4.Then we add Trichoderma viride culture from previous PDA plates and incubates for 5-6 days .
Date:-13/10/2021
Result:
Next day dry Trichoderma viride.
Result:
After air dry seed in room temperature and crush with the mixture grinder to make a fine powder and 300 gm powder is ready .
Date:-04/10/2021.
MASS MULTIPLICATION OF TRICHODERMA VIIRIDE BY USING SUBMERGERED METHOD
Submerged fermentation is the techniques of cultivation of microorganism in liquid broth which breaks down the nutrient to release the desired bio-active compound into solution. In this method, selected microorganism are grown in closed vessels containing a broth rich in nutrients and high concentration of oxygen. In SmF substrate are utilized quite rapidly hence need to be constantly replaced or supplemented with nutrients
Material:-
Potato Dextrose Broth
Trichoderma viride strain
Procedure:
- Take approximately 4 potatoes and weigh it .
- Wash it and boil and remove peels and oven dry it at 60 degree for 4-5 hours .
- After drying , grind it using grinder and make fine powder .
- Add 50 g of potato infusion powder to 200 ml D/W.

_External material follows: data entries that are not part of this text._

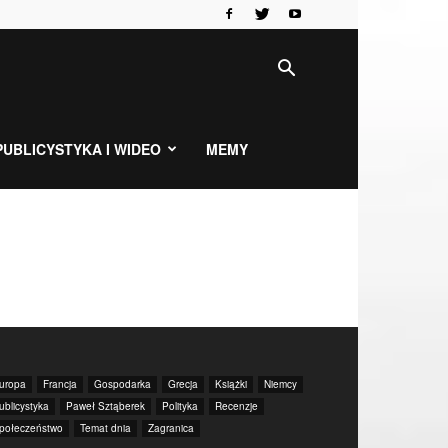
PUBLICYSTYKA I WIDEO
MEMY
uropa
Francja
Gospodarka
Grecja
Książki
Niemcy
ublicystyka
Paweł Sztąberek
Polityka
Recenzje
połeczeństwo
Temat dnia
Zagranica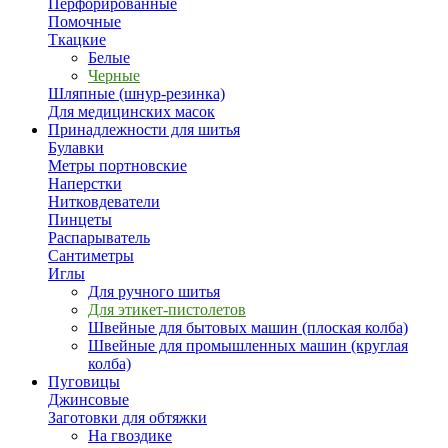
Перфорированные
Помочные
Ткацкие
Белые
Черные
Шляпные (шнур-резинка)
Для медицинских масок
Принадлежности для шитья
Булавки
Метры портновские
Наперстки
Нитковдеватели
Пинцеты
Распарыватель
Сантиметры
Иглы
Для ручного шитья
Для этикет-пистолетов
Швейные для бытовых машин (плоская колба)
Швейные для промышленных машин (круглая
колба)
Пуговицы
Джинсовые
Заготовки для обтяжки
На гвоздике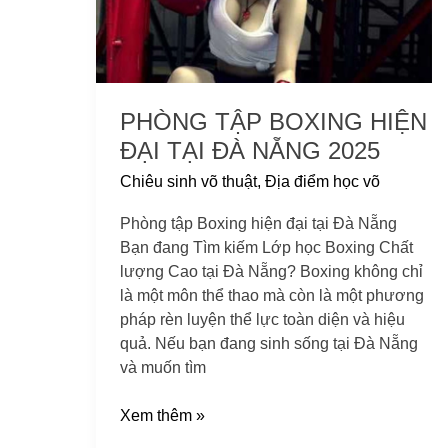
tại
Đà
Nẵng
2025
PHÒNG TẬP BOXING HIỆN
ĐẠI TẠI ĐÀ NẴNG 2025
Chiêu sinh võ thuật
,
Địa điểm học võ
Phòng tập Boxing hiện đại tại Đà Nẵng
Bạn đang Tìm kiếm Lớp học Boxing Chất
lượng Cao tại Đà Nẵng? Boxing không chỉ
là một môn thể thao mà còn là một phương
pháp rèn luyện thể lực toàn diện và hiệu
quả. Nếu bạn đang sinh sống tại Đà Nẵng
và muốn tìm
Xem thêm »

- Add 10 g of dextrose to it . And your broth is ready .
- Then we add Trichoderma viride strain in broth and keep it on rotary shaker for 5/6 days.
After 5-6 days. This liquid broth was used for field trials in Vigyan Ashram.
Date:-15/10/2021
Calculation Of CFU of Trichoderma viride powder by using powder.
What is CFU?
A colony-forming unit (CFU,)is a unit used in microbiology to estimate the number of viable bacteria or fungal cells in a sample. . The visual appearance of a colony in a cell culture requires significant growth, and when counting colonies it is uncertain if the colony arose from one cell or a group of cells.

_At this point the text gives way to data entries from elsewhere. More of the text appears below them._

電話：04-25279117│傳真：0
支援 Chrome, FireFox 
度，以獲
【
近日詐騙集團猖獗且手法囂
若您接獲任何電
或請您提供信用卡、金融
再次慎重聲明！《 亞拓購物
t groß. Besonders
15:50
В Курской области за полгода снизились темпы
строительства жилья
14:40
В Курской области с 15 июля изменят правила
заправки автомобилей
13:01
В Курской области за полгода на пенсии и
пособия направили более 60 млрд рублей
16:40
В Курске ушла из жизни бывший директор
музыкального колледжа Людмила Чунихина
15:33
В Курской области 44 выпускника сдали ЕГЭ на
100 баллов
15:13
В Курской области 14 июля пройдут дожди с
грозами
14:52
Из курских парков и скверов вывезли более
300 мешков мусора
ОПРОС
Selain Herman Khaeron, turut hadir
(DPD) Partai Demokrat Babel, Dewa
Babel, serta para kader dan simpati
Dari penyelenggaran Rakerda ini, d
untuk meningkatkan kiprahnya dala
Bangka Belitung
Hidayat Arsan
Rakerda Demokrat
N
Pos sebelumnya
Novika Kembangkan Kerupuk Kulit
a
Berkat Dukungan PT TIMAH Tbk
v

10 test-tube were prepared using serial dilution technique by using Trichoderma viride powder .
10-8 , 10-9 , 10-10 dilutions were spread on sterile PDA agar plates . these plates were incubated for 72-96 hours for optimum growth
After 4 days optimum growth was observed and CFU count was taken by using colony counter .
The CFU/ml can be calculated using the formula
CFU/ml = (no. of colonies x dilution factor) / volume of culture plate.

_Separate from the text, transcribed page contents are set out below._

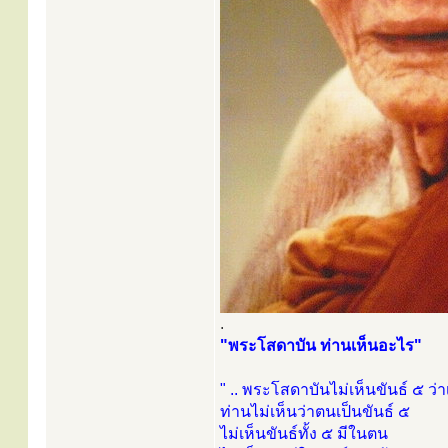
.
"พระโสดาบัน ท่านเห็นอะไร"
" .. พระโสดาบันไม่เห็นขันธ์ ๕ ว่
ท่านไม่เห็นว่าตนเป็นขันธ์ ๕
ไม่เห็นขันธ์ทั้ง ๕ มีในตน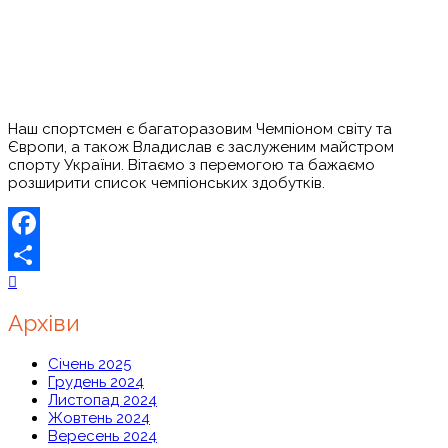
Наш спортсмен є багаторазовим Чемпіоном світу та
Європи, а також Владислав є заслуженим майстром
спорту України. Вітаємо з перемогою та бажаємо
розширити список чемпіонських здобутків.
Facebook
Share
Архіви
Січень 2025
Грудень 2024
Листопад 2024
Жовтень 2024
Вересень 2024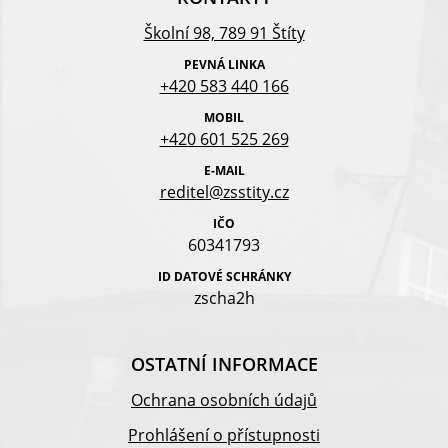
Školní 98, 789 91 Štíty
PEVNÁ LINKA
+420 583 440 166
MOBIL
+420 601 525 269
E-MAIL
reditel@zsstity.cz
IČO
60341793
ID DATOVÉ SCHRÁNKY
zscha2h
OSTATNÍ INFORMACE
Ochrana osobních údajů
Prohlášení o přístupnosti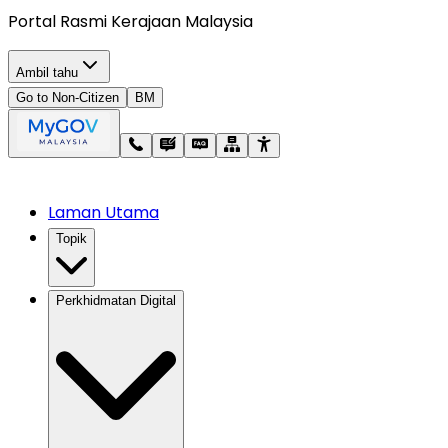
Portal Rasmi Kerajaan Malaysia
Ambil tahu
Go to Non-Citizen
BM
Laman Utama
Topik
Perkhidmatan Digital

CFU count of Trichoderma viride powder is 2.5 x 1012.
Date:-18/10/2021
Mix well talcum powder powder for final product of Trichoderma viride .100 gm Trichoderma viride powder is mixed in 900 gm talcum powder to make it 1 kg .
In house strain Trichoderma :-
So, 350 gm of Trichoderma powder is mixed in 3150 gm talcum powder is mix and make it 3.5 kg of Trichoderma powder by using in house strain in Vigyan Ashram.
Trichoderma viride : –
So, 1650 gm of Trichoderma viride powder is mixed in 14850 gm talcum powder is mixed and make it 16.5 kg Trichoderma viride powder. And 500 gm of Trichoderma viride powder was ready when we will add 4500 gm of talcum powder then we will got 5 kg Trichoderma viride powder.
- Total 20 kg Trichoderma viride powder was ready.